Much of the data you bring into the system needs to be preserved for future audits. Data retention requirements typically range from 7 to 10 years, but requirements vary. Minimal retention involves:

  • A snapshot of the original inputs to the model. This includes assets, liabilities, assumptions, ESGs, and other inputs.
  • A snapshot of the final outputs. This includes any data used to create reports that are presented to regulatory bodies.
  • Other important, intermediate results. An auditor will ask why your model came up with some result. You need to retain evidence about why the model made certain choices or came up with particular numbers. Many insurers will choose to keep the binaries used to produce the final outputs from the original inputs. Then, when questioned, they rerun the model to get a fresh copy of the intermediate results. If the outputs match, then the intermediate files should also contain the explanations they need.

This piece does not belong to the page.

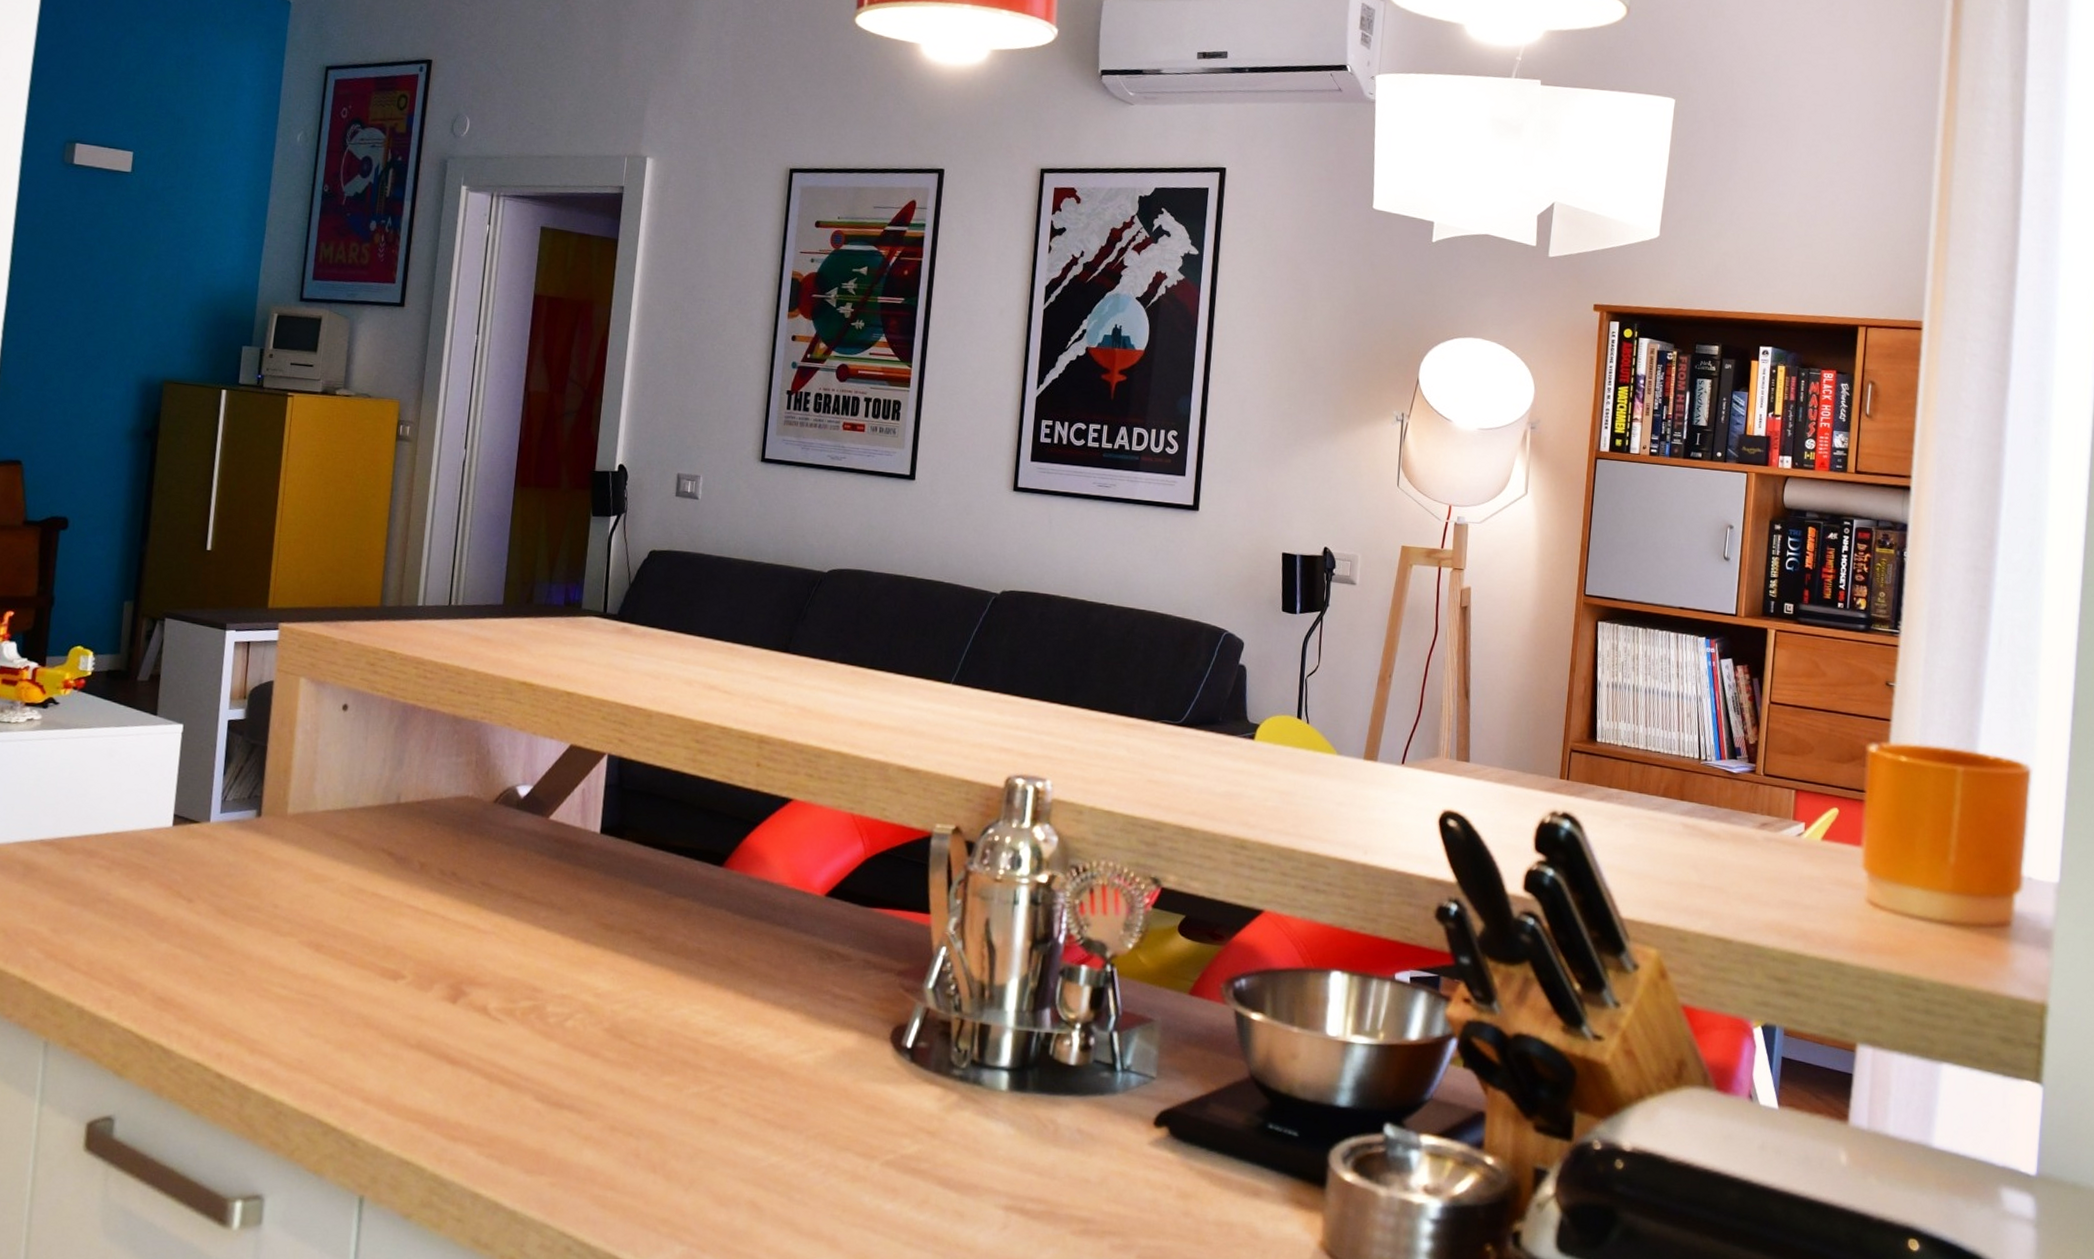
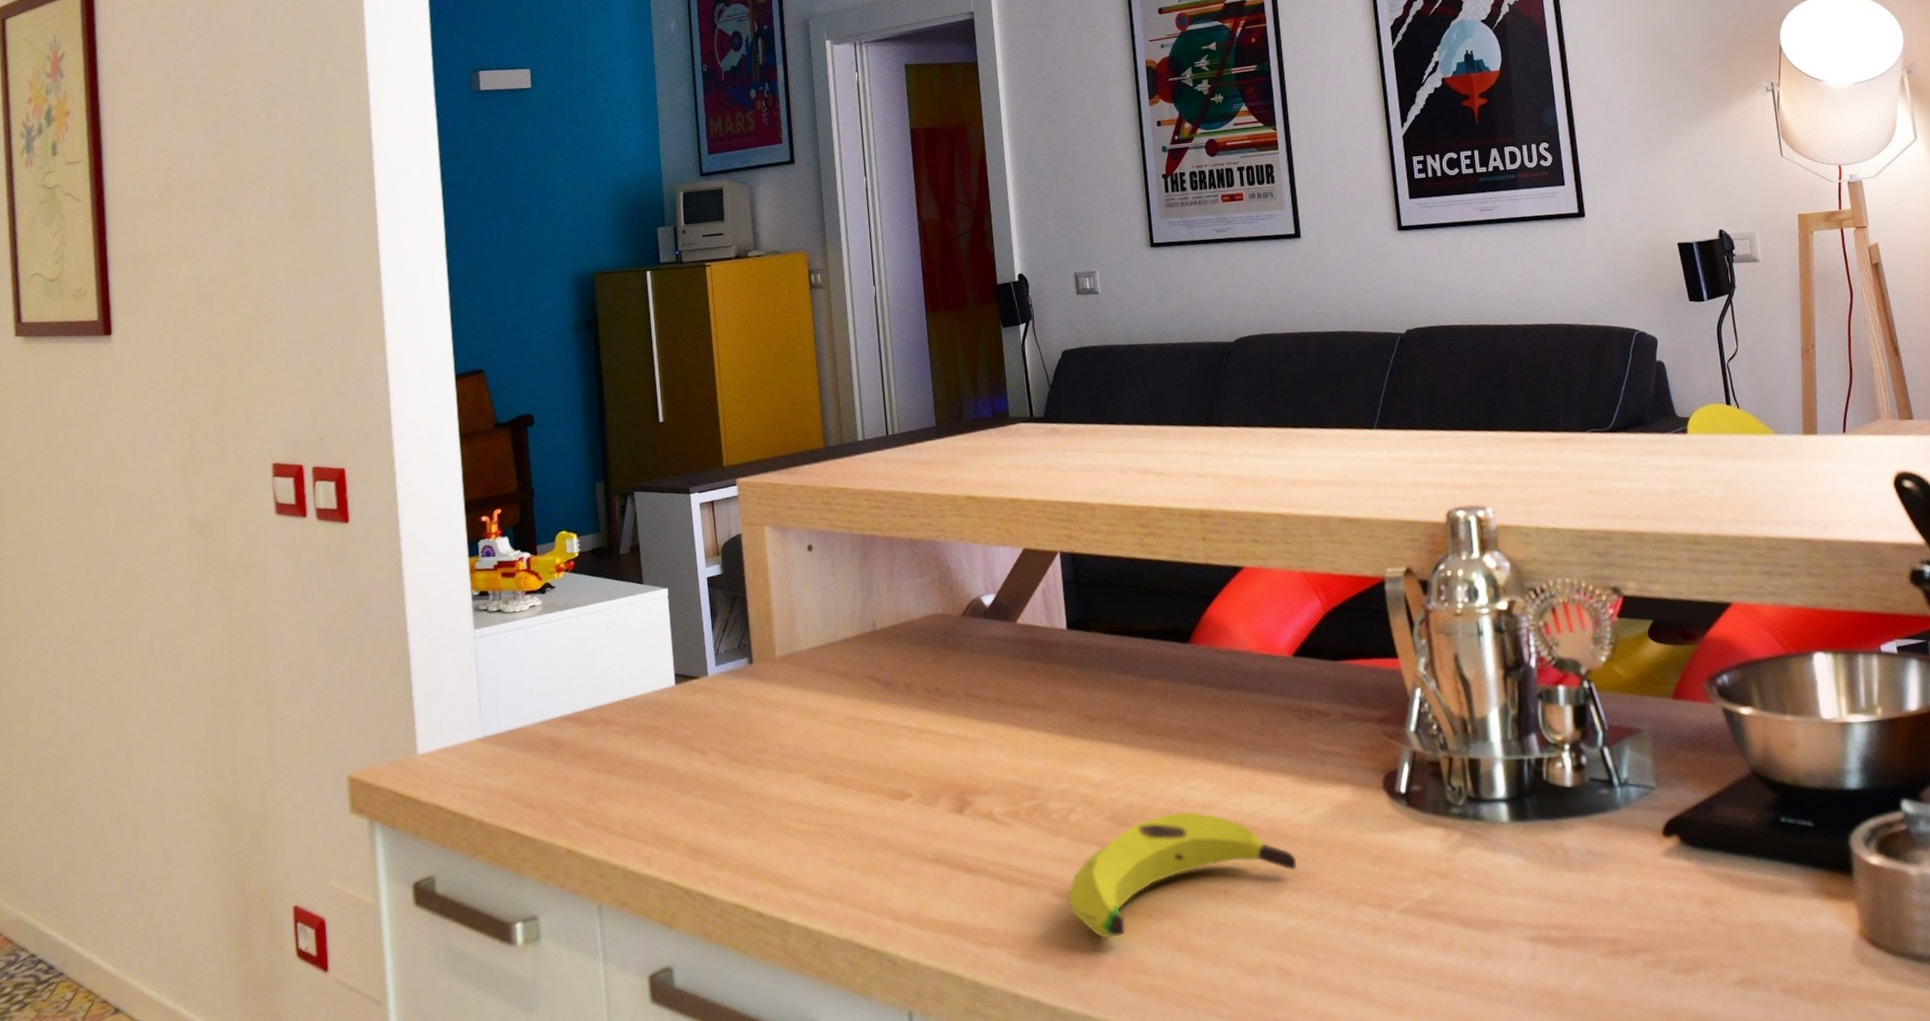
banana: none [548,1034,790,1150] -> present [1067,811,1298,939]

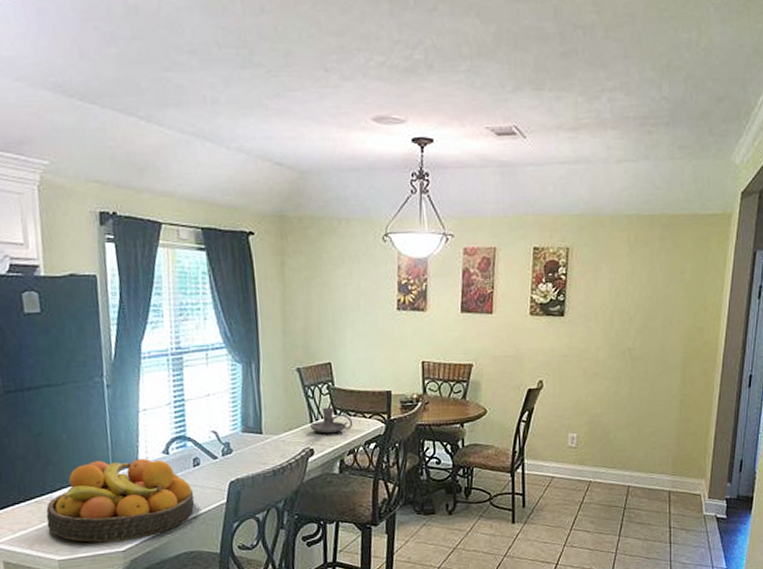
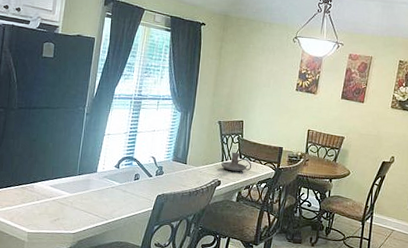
fruit bowl: present [46,459,195,543] -> none [26,165,131,226]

During the model run, the actuaries use data delivery mechanisms that can handle the request load from the run. Once the run is complete and data is no longer needed, they preserve some of the data. At a minimum, an insurer should preserve the inputs and the runtime configuration for any reproducibility requirements. Databases are preserved to backups in Azure Blob Storage and servers are shut down. Data on high speed storage also moves to the less expensive Azure Blob Storage. Once in Blob Storage, you can choose the data tier used for each blob: hot, cool, or archive. Hot storage works well for frequently accessed files. Cool storage is optimized for infrequent data access. Archive storage is best for holding auditable files but the price savings comes at a latency cost: archived tier data latency is measured in hours. Read Azure Blob storage: Hot, cool, and archive storage tiers to fully understand the different storage tiers. You can manage data from creation through deletion with lifecycle management. URIs for blobs stay static, but where the blob is stored gets cheaper over time. This feature will save a lot of money and headaches for many users of Azure Storage. You can learn about the ins and outs in Managing the Azure Blob Storage Lifecycle. The fact that you can automatically delete files is wonderful: it means you won't accidentally expand an audit by referring to a file that is out of scope because the file itself can be removed automatically.


If the actuarial system you run has an on-premises grid implementation, that grid implementation will likely run on Azure too. Some vendors have specialized Azure implementations that run at hyperscale. As part of the move to Azure, move your internal tooling over also. Actuaries everywhere have been finding that their data science skills work well on their laptop or with a large environment. Look for things your team already does: maybe you have something that uses deep learning but takes hours or days to run on one GPU. Try running the same workload on a machine with four high-end GPUs and look at the run times; odds are good you'll see significant speedups for things you already have.

As things improve, make sure that you also build out some data synchronization to feed the modeling data. A model run can't start until the data is ready. This may involve adding some effort so that you send only data which has changed. The actual approach depends on the data size. Updating a few MB maybe isn't a big deal but reducing the number of gigabyte uploads speeds things a lot.